[Extracted page text data]
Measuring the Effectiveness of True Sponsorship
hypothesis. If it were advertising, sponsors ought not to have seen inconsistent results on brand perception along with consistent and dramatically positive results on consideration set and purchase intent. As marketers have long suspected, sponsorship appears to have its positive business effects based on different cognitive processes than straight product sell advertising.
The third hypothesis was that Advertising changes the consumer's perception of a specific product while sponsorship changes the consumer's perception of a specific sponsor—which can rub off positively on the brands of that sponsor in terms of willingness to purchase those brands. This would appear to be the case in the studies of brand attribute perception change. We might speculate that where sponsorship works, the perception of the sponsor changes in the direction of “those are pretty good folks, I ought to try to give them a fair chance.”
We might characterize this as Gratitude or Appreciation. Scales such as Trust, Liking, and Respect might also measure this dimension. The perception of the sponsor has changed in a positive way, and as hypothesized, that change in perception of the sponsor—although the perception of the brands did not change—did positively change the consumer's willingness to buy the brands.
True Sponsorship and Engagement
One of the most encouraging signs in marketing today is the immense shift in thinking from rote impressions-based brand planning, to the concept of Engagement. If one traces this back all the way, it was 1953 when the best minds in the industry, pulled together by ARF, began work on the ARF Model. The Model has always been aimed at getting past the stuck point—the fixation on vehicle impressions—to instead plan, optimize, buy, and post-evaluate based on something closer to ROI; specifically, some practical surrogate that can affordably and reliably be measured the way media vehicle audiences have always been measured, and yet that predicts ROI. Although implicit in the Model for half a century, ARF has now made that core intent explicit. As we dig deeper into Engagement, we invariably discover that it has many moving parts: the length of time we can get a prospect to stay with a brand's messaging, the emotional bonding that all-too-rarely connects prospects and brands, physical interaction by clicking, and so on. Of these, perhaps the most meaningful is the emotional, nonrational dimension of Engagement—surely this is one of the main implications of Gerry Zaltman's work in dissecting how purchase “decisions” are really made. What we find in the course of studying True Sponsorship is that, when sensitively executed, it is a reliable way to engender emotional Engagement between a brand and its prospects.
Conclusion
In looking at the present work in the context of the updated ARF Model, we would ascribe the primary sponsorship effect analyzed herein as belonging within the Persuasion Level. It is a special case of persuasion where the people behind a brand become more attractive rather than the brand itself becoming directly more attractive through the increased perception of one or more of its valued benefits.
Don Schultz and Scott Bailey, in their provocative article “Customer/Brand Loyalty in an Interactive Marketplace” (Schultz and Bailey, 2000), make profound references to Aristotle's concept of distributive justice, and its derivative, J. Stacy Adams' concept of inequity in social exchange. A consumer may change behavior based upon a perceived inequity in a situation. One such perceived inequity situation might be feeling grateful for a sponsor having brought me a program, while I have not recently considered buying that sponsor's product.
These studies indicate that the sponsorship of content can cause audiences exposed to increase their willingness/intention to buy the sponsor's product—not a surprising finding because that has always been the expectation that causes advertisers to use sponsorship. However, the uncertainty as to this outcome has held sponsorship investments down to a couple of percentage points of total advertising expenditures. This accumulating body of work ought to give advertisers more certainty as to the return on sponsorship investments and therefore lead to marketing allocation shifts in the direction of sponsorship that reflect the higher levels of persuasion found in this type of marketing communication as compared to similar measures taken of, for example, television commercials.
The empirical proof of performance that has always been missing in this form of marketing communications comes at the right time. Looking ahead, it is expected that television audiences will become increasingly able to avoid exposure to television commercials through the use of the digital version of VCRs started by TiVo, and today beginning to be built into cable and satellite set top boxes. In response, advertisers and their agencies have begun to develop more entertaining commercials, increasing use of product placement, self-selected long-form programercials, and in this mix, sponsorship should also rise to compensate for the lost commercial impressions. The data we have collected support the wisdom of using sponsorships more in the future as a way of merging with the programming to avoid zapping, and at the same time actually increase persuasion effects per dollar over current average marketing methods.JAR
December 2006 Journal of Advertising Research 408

WHAT TO WORK ON -> Return, with no change at all, every line in the entries above from the line containing "The third hypothesis" through the line containing "We might characterize".

OUTPUT OF THE EXERCISE ->
The third hypothesis was that Advertising changes the consumer's perception of a specific product while sponsorship changes the consumer's perception of a specific sponsor—which can rub off positively on the brands of that sponsor in terms of willingness to purchase those brands. This would appear to be the case in the studies of brand attribute perception change. We might speculate that where sponsorship works, the perception of the sponsor changes in the direction of “those are pretty good folks, I ought to try to give them a fair chance.”
We might characterize this as Gratitude or Appreciation. Scales such as Trust, Liking, and Respect might also measure this dimension. The perception of the sponsor has changed in a positive way, and as hypothesized, that change in perception of the sponsor—although the perception of the brands did not change—did positively change the consumer's willingness to buy the brands.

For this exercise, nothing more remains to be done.